[Provided material Boundary: Start]

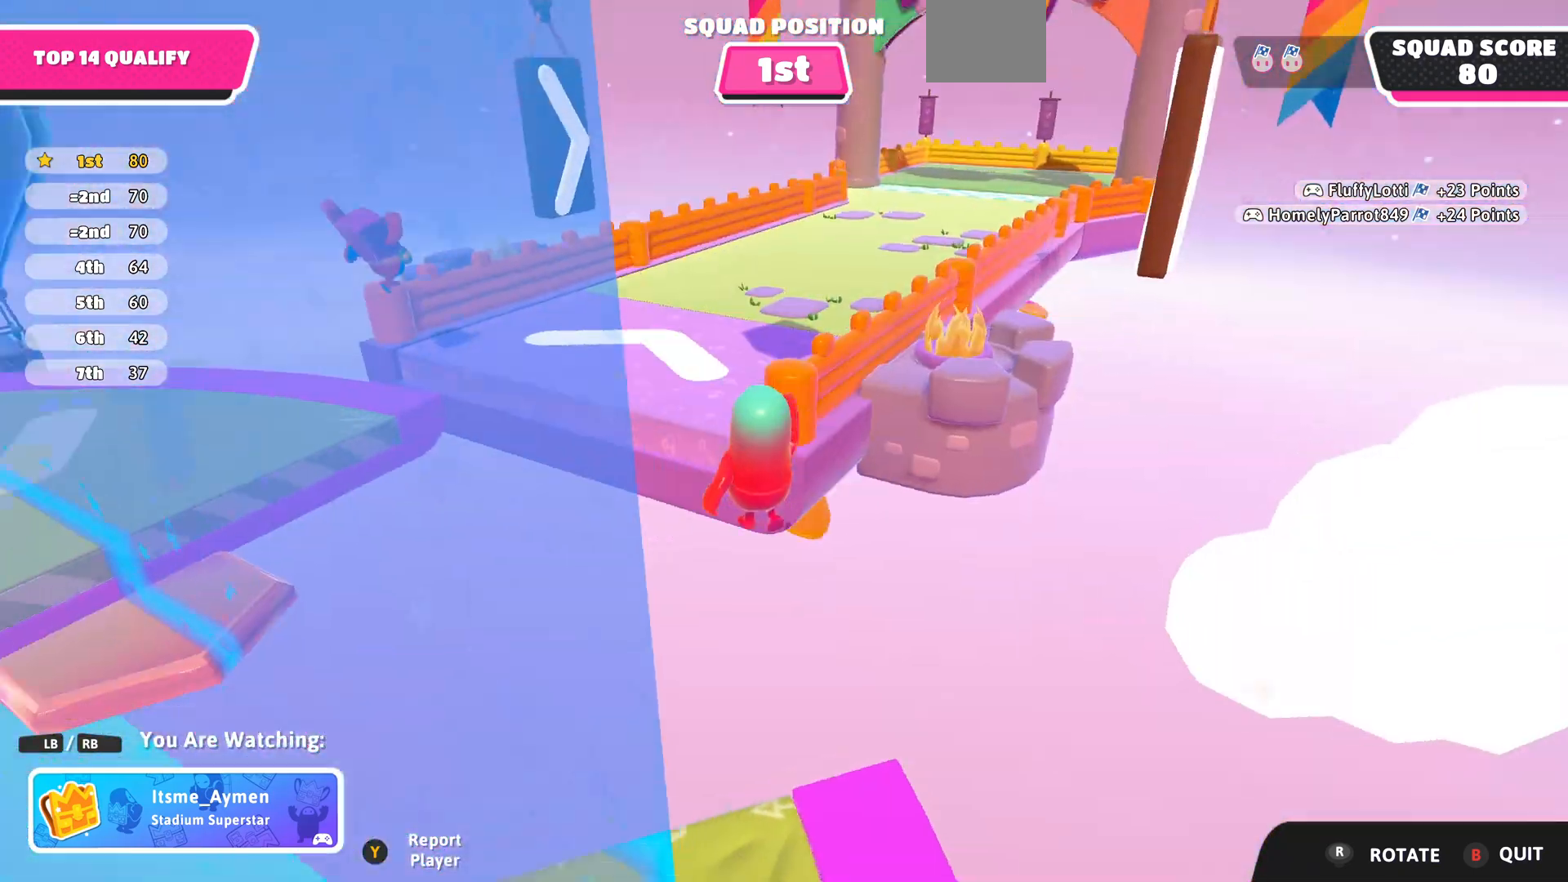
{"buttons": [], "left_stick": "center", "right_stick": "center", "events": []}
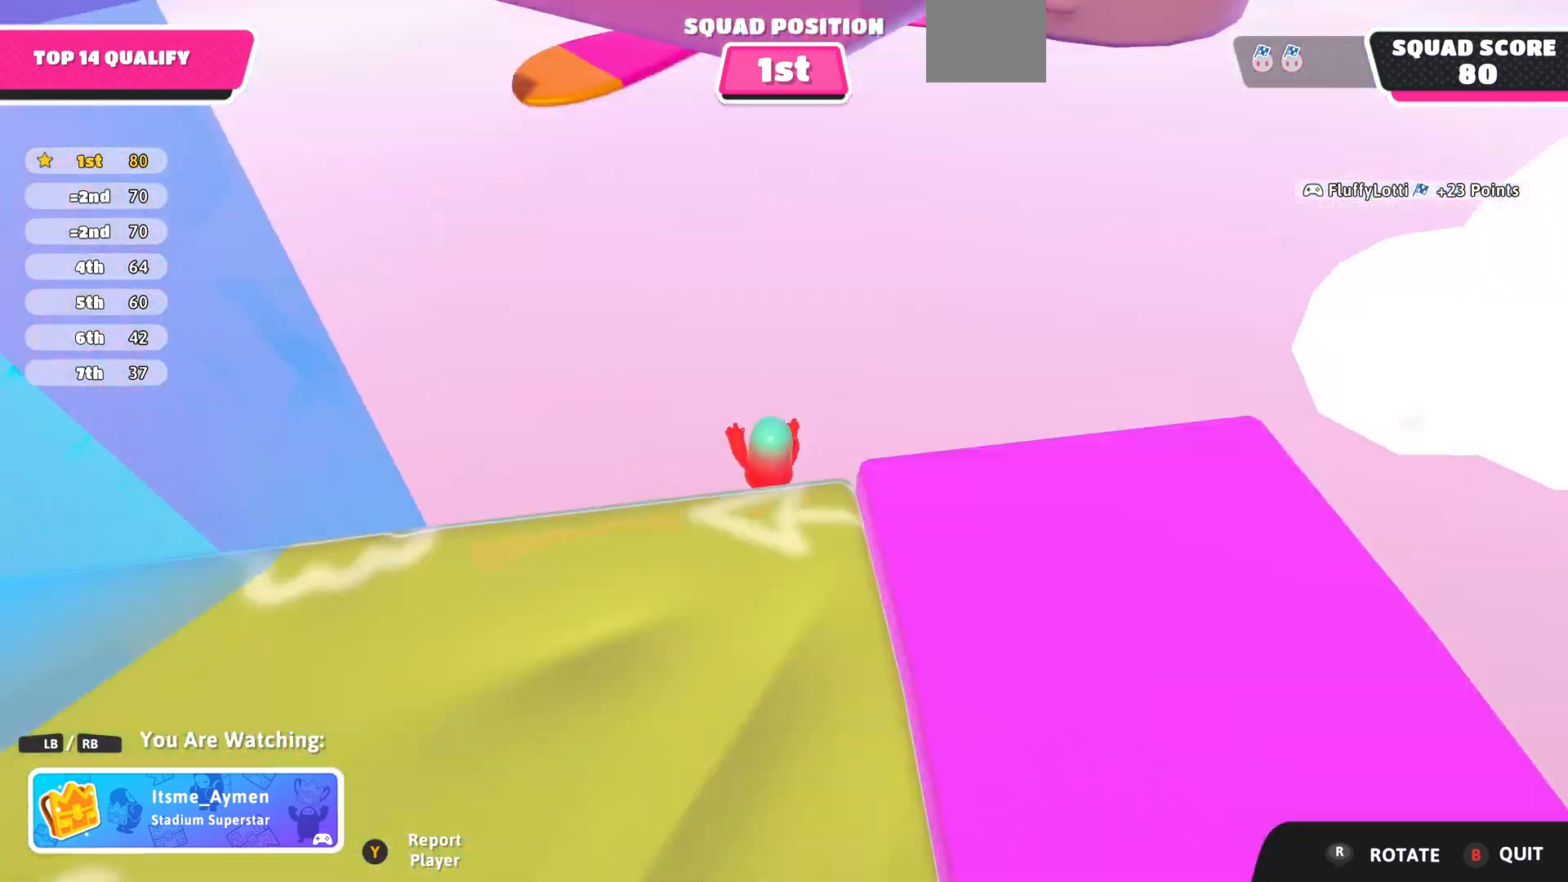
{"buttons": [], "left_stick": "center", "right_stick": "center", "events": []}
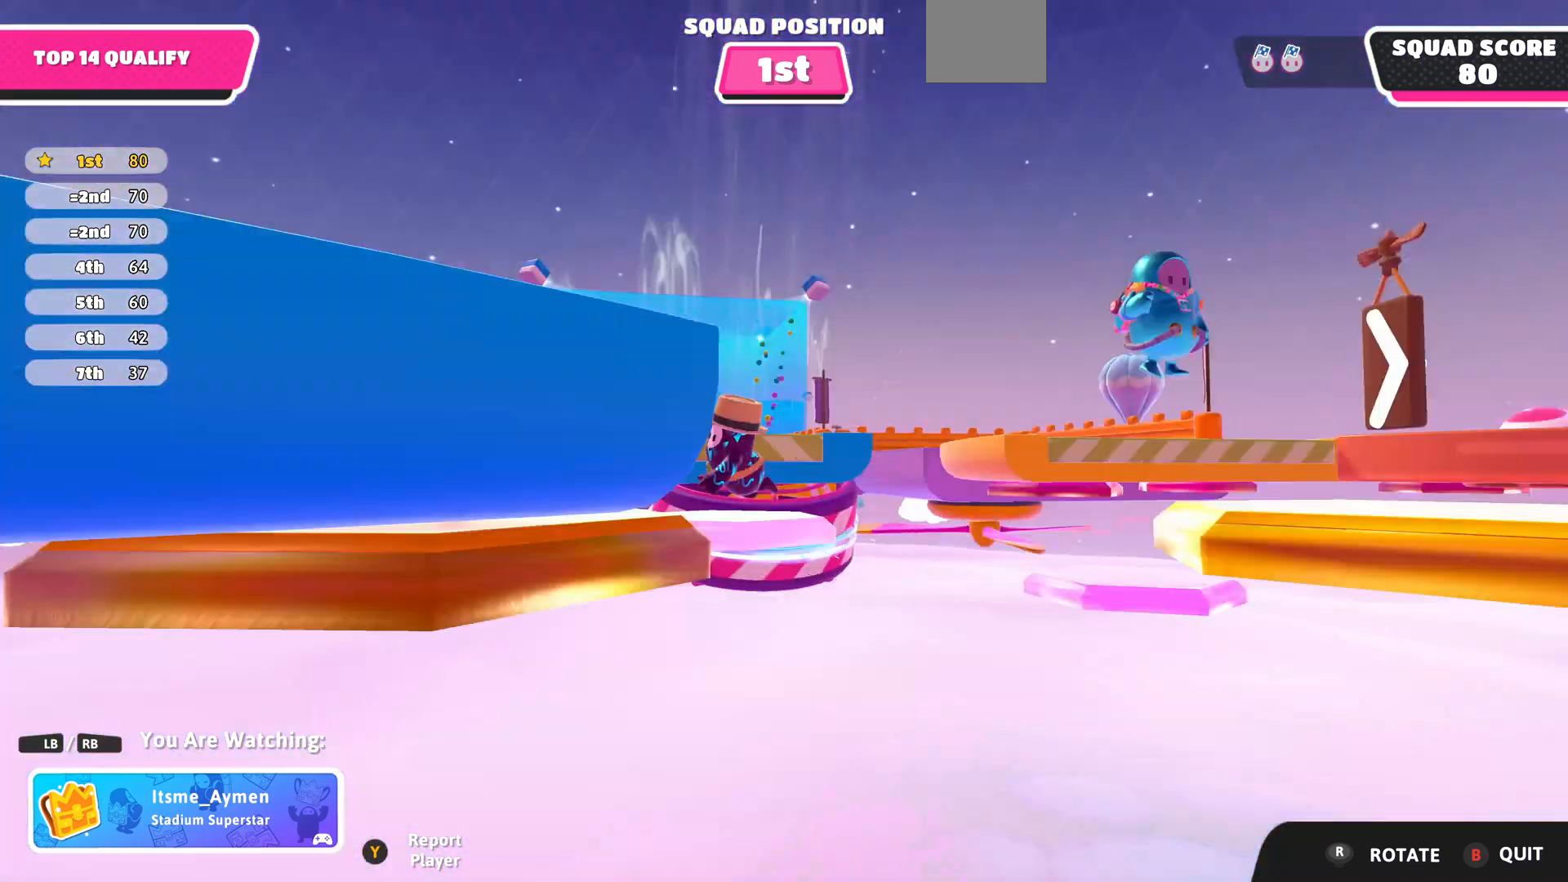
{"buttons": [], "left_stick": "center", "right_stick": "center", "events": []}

[Provided material Boundary: End]

■ Problem requirements ■
Without including any picture, set down the listing above exactly as it appears.

■ Exercise output ■
{"buttons": [], "left_stick": "center", "right_stick": "center", "events": []}
{"buttons": [], "left_stick": "center", "right_stick": "center", "events": []}
{"buttons": [], "left_stick": "center", "right_stick": "center", "events": []}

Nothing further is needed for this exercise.